Background
There is controversy over whether the threshold for blood pressure-lowering treatment should be different between people with and without type 2 diabetes. Our objective was to investigate the effects of blood pressure-lowering treatment on the risk of major cardiovascular events by state. of type 2 diabetes, as well as according to initial levels of systolic blood pressure.
Methods
We performed a single-stage, individual participant-level data meta-analysis of major randomized controlled trials using the Blood Pressure Lowering Treatment Trials Collaboration dataset. Trials with information on baseline status of type 2 diabetes were eligible if they compared blood pressure-lowering medications versus placebo or other classes of blood pressure-lowering medications, or an intensive versus standard blood pressure-lowering strategy, and reported at least 1000 person-years of follow-up in each group.
Trials exclusively in participants with heart failure or on short-term treatments and acute myocardial infarction or other acute settings were excluded. We expressed the effect of treatment by 5 mm Hg reduction in systolic blood pressure on the risk of developing a major cardiovascular event as a primary outcome, defined as the first occurrence of fatal or non-fatal stroke or cerebrovascular disease, fatal or non-fatal ischemic heart disease. fatal, or heart failure causing death or requiring hospitalization.
Cox proportional hazards models, stratified by trial, were used to estimate hazard ratios (HRs) separately by baseline type 2 diabetes status, with additional stratification by baseline systolic blood pressure categories (in increments of 10 mm Hg from <120 mm Hg to ≥ 170 mm Hg). To estimate absolute risk reductions, we used a Poisson regression model over the duration of follow-up.
The effect of each of the five major classes of medications on lowering blood pressure, including angiotensin-converting enzyme inhibitors, angiotensin II receptor blockers, β-blockers, calcium channel blockers, and thiazide diuretics, was estimated using a network meta-analysis framework.
Results
We included data from 51 randomized clinical trials published between 1981 and 2014 with 358,533 participants (58% men), of whom 103,325 (29%) had known type 2 diabetes at baseline. The mean baseline systolic/diastolic blood pressure of people with and without type 2 diabetes was 149/84 mm Hg (SD 19/11) and 153/88 mm Hg (SD 21/12), respectively.
Over a median follow-up of 4·2 years (IQR 3·0–5·0), a 5 mm Hg reduction in systolic blood pressure decreased the risk of major cardiovascular events in both groups, but with a relative treatment effect weaker in participants with type 2 diabetes (HR 0·94 [95% CI 0·91–0·98]) compared with those without type 2 diabetes (0·89 [0·87–0·92]; p interaction=0·0013).
However, absolute risk reductions did not differ substantially between people with and without type 2 diabetes due to the higher absolute cardiovascular risk among participants with type 2 diabetes.
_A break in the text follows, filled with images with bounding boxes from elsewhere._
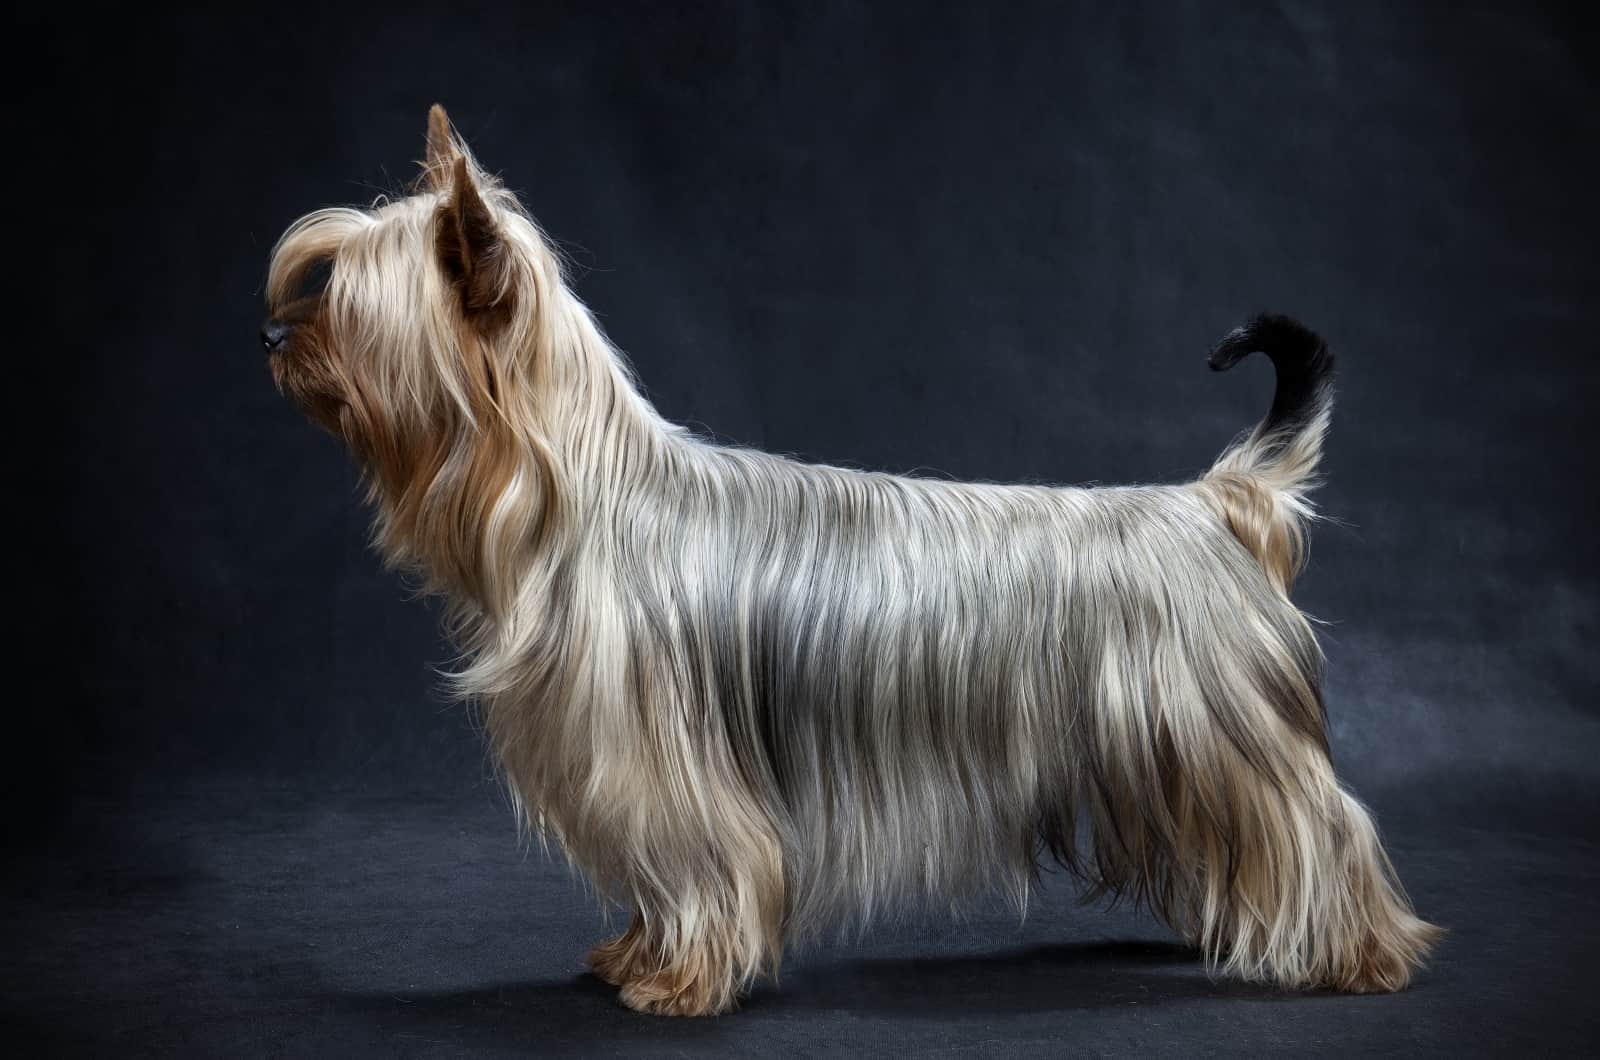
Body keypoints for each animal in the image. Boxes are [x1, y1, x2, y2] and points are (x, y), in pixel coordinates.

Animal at [262, 108, 1440, 1024]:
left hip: (1222, 728)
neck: (574, 499)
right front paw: (638, 955)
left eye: (348, 307)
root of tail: (1215, 502)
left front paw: (679, 980)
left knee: (1324, 827)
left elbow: (701, 862)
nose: (274, 339)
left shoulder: (666, 763)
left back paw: (1363, 954)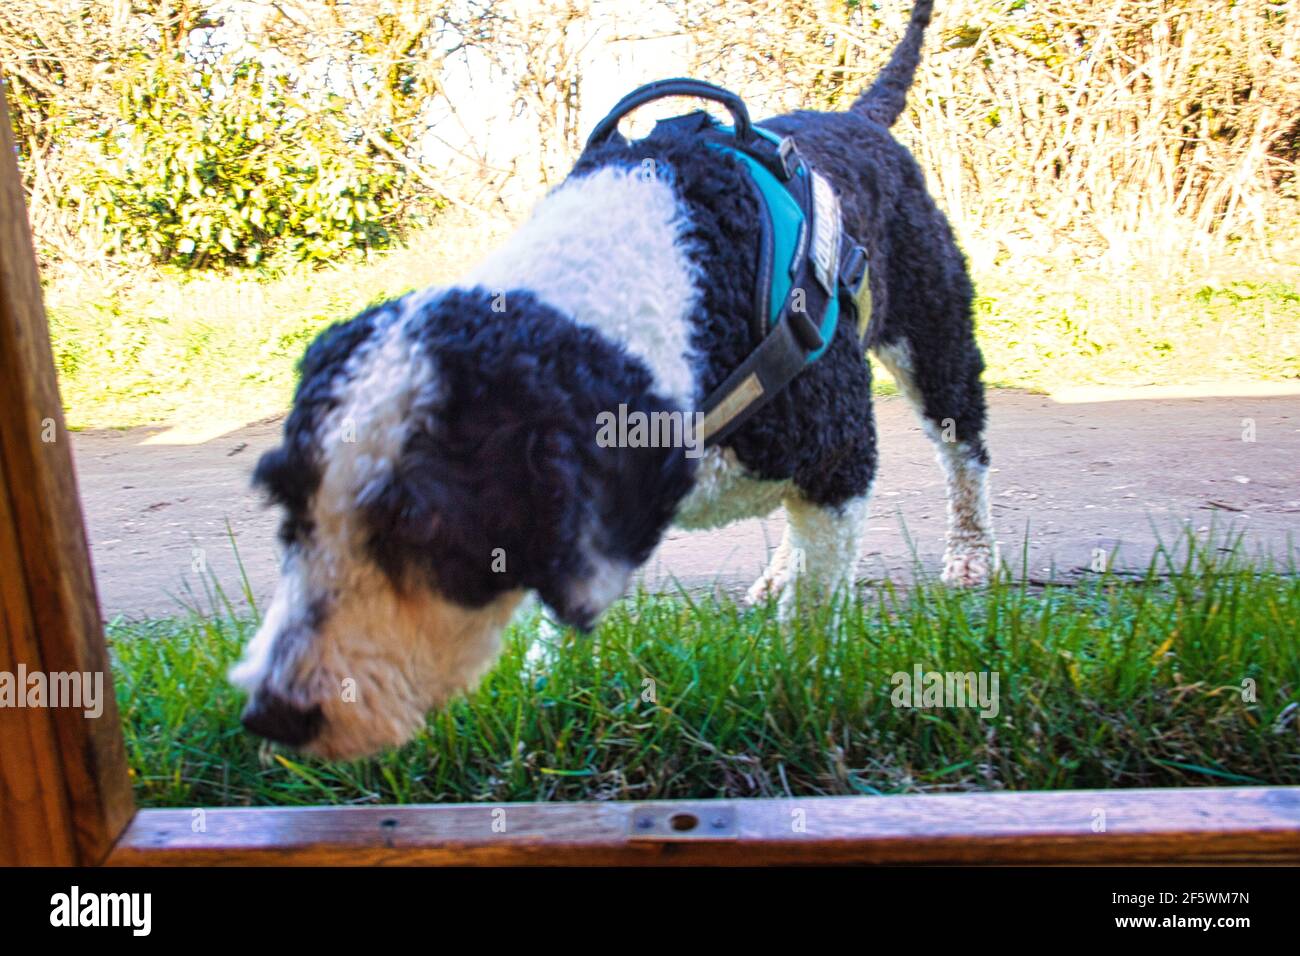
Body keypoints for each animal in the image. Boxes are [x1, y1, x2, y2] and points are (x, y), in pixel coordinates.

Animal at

We found no reliable evidence of heterogeneity of treatment effects by blood pressure. initial systolic blood pressure in neither group.
Consistent with the main findings, the analysis using stratified network meta-analysis showed no evidence that relative treatment effects differed substantially between participants with and without type 2 diabetes for any of the medication classes investigated.
Interpretation
Although the relative beneficial effects of blood pressure reduction on major cardiovascular events were weaker in participants with type 2 diabetes than in those without, the absolute effects were similar .
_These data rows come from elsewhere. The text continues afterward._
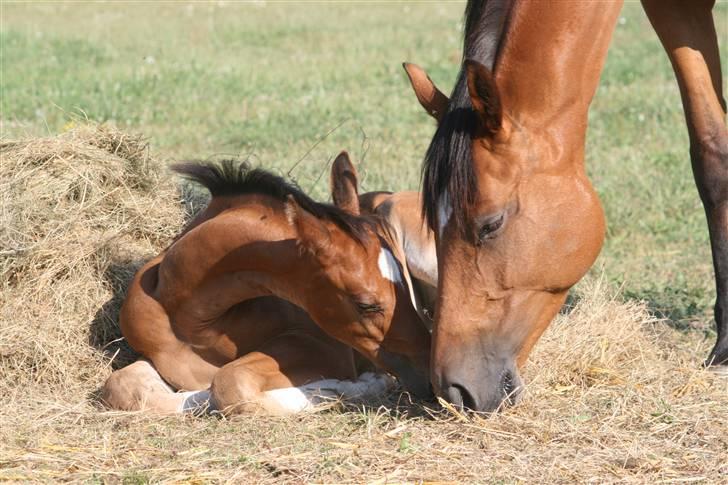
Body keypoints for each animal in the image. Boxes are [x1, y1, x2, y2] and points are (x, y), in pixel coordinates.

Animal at [102, 157, 432, 414]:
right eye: (366, 304)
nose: (428, 375)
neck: (197, 323)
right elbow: (121, 386)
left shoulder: (323, 346)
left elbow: (230, 384)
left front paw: (346, 388)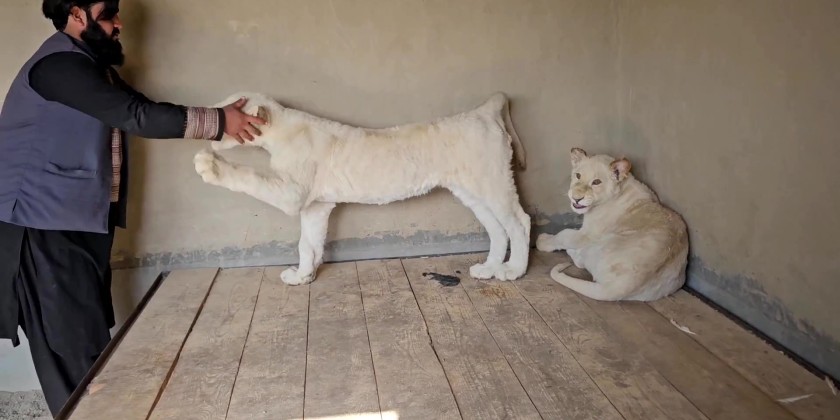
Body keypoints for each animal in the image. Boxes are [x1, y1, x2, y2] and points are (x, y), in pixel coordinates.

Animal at [193, 92, 530, 285]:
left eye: (228, 109)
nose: (213, 119)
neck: (279, 129)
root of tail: (482, 111)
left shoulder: (291, 194)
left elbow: (249, 176)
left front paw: (209, 165)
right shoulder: (316, 205)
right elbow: (308, 243)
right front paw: (303, 276)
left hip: (493, 181)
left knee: (519, 222)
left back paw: (513, 270)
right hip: (472, 190)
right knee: (498, 229)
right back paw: (489, 268)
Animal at [536, 148, 689, 301]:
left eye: (596, 182)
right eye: (578, 175)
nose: (576, 198)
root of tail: (619, 288)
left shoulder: (588, 235)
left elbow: (563, 235)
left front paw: (542, 241)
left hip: (597, 245)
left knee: (580, 262)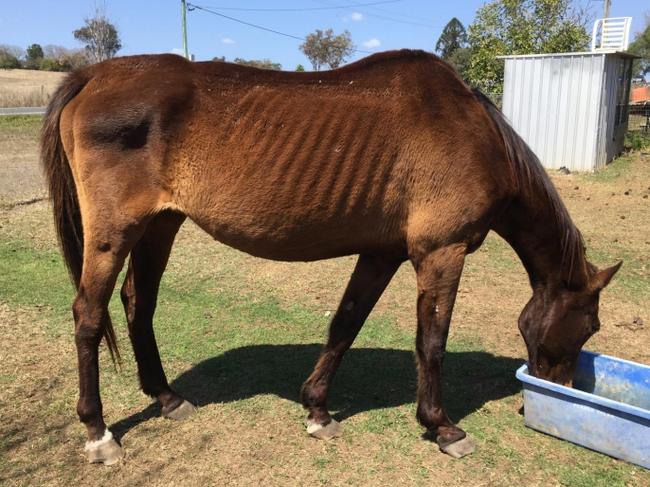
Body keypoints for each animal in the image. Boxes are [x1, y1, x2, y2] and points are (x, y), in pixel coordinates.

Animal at [39, 49, 616, 466]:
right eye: (590, 326)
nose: (560, 390)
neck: (473, 131)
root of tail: (93, 75)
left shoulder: (382, 253)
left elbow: (346, 323)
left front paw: (317, 408)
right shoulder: (441, 253)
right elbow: (431, 342)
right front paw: (442, 426)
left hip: (160, 225)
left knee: (139, 304)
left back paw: (166, 397)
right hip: (114, 233)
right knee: (89, 315)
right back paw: (98, 432)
The difference in relative risk reduction was not related to baseline blood pressure or assignment to different drug classes. Therefore, the adoption of differential blood pressure thresholds, blood pressure lowering intensities, or classes of drugs used in people with and without type 2 diabetes is not justified .
Added value of this study
Blood pressure-lowering treatment reduced the risk of major cardiovascular events in people with and without type 2 diabetes in our meta-analysis of individual participant-level data from major blood pressure-lowering drug trials involving 103,325 participants with type 2 diabetes and 255,208 participants without type 2 diabetes.
However, the relative effects were weaker in people with established type 2 diabetes than in those without. However, because participants with type 2 diabetes had a higher risk of major cardiovascular events, the absolute risk reductions between the two groups did not differ.
Investigation of the underlying reasons for the heterogeneous relative effects suggested that the differences were not substantially influenced by baseline systolic blood pressure levels or the types of antihypertensive drugs used.
Implications of all available evidence
Our analyzes challenge the adoption of differential blood pressure thresholds, intensities, or drug classes in people with and without type 2 diabetes. This study calls for the elimination of specific blood pressure thresholds when selecting people with type 2 diabetes for antihypertensive therapy.
Money
British Heart Foundation, UK National Institute for Health Research and Oxford Martin School.